Prime Minister Hun Sen yesterday added his two cents to the ongoing debate on what Cambodia’s debt to China actually is, declaring it stands at only US$2 billion.

At a ground-breaking ceremony marking the beginning of construction on Phnom Penh’s Cambodia-China Friendship Bridge, the premier rejected estimates he claimed unspecified opposition parties had made that the debt stood at $6 billion.

The premier’s $2 billion figure included a $500 million loan he recently secured during a 10-day visit to the burgeoning superpower.

“I met with Chinese Prime Minister Wen Jiabao and had a fruitful negotiation, and I requested to the premier to help support the 2012 budget for seven projects which [total] approximately US$500 million,” he said.

“We need [to borrow] US$500 million per year from China to support a secure budget, and there is no country in the world that does not owe debt,” he added.

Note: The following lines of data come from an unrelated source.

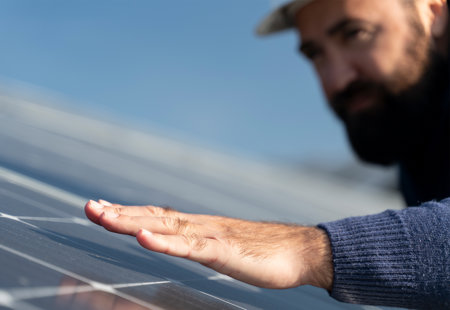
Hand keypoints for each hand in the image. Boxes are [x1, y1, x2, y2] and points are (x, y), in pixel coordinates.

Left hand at [85, 200, 332, 289]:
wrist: (302, 250)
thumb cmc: (265, 251)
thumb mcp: (225, 245)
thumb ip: (203, 242)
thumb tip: (183, 241)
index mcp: (200, 226)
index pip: (157, 215)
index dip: (128, 211)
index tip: (102, 208)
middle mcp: (201, 226)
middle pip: (154, 216)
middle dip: (119, 213)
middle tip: (89, 207)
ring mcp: (212, 236)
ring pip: (166, 227)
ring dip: (132, 222)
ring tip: (103, 217)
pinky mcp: (224, 251)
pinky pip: (190, 246)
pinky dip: (165, 242)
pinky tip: (144, 238)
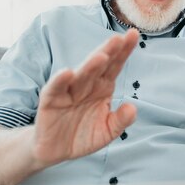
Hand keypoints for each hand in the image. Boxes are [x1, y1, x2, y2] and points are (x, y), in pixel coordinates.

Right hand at [32, 29, 138, 166]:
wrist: (56, 150)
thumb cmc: (84, 135)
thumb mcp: (107, 131)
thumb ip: (121, 121)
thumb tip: (133, 108)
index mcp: (103, 87)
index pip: (115, 65)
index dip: (124, 51)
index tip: (134, 34)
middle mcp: (87, 85)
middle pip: (99, 65)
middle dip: (109, 51)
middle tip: (119, 38)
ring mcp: (68, 91)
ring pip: (80, 75)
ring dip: (89, 65)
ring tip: (101, 56)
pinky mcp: (50, 101)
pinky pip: (55, 89)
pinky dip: (60, 80)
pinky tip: (67, 73)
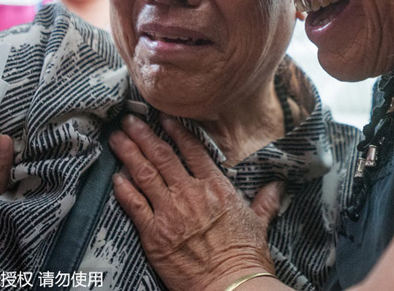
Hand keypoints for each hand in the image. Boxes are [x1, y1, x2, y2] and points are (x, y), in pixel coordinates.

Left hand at [110, 115, 282, 290]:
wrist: (230, 284)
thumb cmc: (245, 256)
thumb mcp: (259, 223)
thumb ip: (264, 201)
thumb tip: (278, 186)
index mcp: (216, 187)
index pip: (192, 150)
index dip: (176, 131)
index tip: (163, 119)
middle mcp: (191, 194)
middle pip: (163, 156)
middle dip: (143, 135)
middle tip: (128, 119)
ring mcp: (171, 212)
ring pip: (145, 174)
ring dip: (129, 153)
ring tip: (117, 138)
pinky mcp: (155, 234)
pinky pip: (134, 205)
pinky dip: (123, 189)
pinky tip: (116, 177)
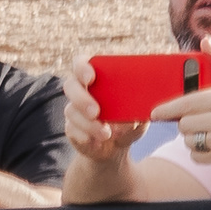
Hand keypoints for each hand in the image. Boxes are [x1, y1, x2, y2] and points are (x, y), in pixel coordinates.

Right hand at [57, 53, 147, 169]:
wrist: (117, 147)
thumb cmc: (130, 122)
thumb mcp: (140, 115)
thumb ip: (139, 110)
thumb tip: (136, 113)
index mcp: (100, 77)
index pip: (82, 63)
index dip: (82, 67)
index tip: (91, 77)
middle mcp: (83, 90)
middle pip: (70, 85)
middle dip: (81, 98)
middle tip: (96, 112)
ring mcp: (75, 109)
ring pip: (71, 110)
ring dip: (88, 123)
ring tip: (106, 134)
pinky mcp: (71, 127)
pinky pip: (72, 129)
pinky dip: (85, 136)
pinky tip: (97, 141)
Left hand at [167, 39, 210, 169]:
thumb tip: (205, 42)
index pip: (187, 104)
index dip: (168, 109)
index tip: (155, 113)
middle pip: (183, 124)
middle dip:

Last month, senior ruling party lawmaker Cheam Yeap said Cambodia owed China about $4 billion out of a total $7 billion the Kingdom owes in total foreign debt.

Sam Rainsy Party spokesman Yim Sovann said yesterday he thought that figure was closer to the mark but cautioned it was unreliable because the government provides scant information about state finances.

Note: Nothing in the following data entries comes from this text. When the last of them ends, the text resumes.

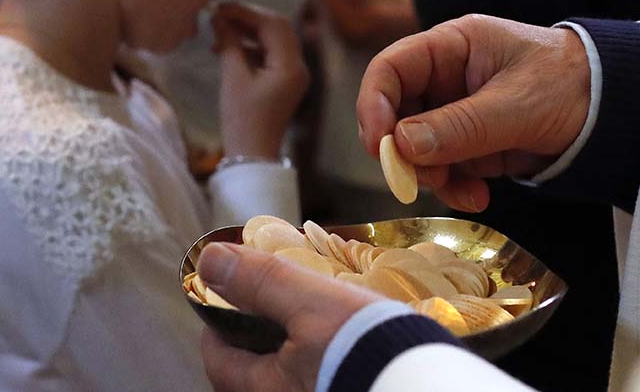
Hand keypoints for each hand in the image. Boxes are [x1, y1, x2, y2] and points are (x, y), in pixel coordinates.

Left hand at [197, 243, 383, 391]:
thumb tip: (210, 260)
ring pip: (286, 375)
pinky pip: (316, 380)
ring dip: (297, 346)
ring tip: (322, 318)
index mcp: (261, 389)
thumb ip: (261, 281)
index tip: (237, 289)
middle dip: (263, 331)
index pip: (216, 353)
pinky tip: (348, 344)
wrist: (430, 387)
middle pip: (251, 367)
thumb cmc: (368, 349)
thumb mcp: (313, 303)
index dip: (221, 315)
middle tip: (286, 300)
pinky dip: (323, 361)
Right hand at [213, 3, 308, 158]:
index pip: (272, 25)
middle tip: (219, 16)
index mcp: (291, 66)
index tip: (220, 8)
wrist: (252, 156)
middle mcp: (298, 67)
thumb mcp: (233, 78)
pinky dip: (250, 47)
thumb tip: (219, 19)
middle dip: (247, 19)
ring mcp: (292, 74)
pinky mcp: (283, 81)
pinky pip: (269, 54)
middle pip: (276, 28)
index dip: (246, 12)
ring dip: (247, 33)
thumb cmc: (242, 120)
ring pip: (272, 40)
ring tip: (218, 33)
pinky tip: (226, 48)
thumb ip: (229, 44)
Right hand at [356, 15, 589, 211]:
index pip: (391, 69)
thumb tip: (402, 145)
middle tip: (416, 181)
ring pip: (417, 149)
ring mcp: (457, 113)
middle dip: (404, 152)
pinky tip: (480, 197)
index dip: (374, 104)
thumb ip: (460, 125)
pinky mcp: (471, 144)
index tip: (378, 146)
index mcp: (452, 47)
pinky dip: (454, 187)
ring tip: (466, 192)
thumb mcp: (517, 105)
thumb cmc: (571, 85)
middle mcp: (446, 78)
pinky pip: (444, 169)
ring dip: (432, 176)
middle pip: (396, 114)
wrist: (617, 111)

He said instead of endlessly borrowing money from foreign countries, the government should try and eliminate widespread corruption in the collection of taxation.

“If you look at the tax collection rate as a percentage of GDP, it’s about 12 percent, and if you look at our neighbouring countries [Vietnam and Thailand], it’s about 20 percent,” he said.

“[Value Added Tax] is very high, 10 percent in Cambodia. In Thailand, it’s only 7 percent, in Vietnam, only 7 percent, but the tax collection [in Cambodia] is very low, that means corruption.”

Hun Sen also took yesterday’s media opportunity to blast comparisons made between him and deposed Libyan dictator Muammar Gaddafi – which have appeared as cartoons on the opposition-affiliated news blog KI-Media.

“Do not consider Hun Sen will have the same fate as Gaddafi,” he warned, after wishing a safe re-entry to the unmanned Chinese spacecraft Shenzhou-8, which blasted off on November 1.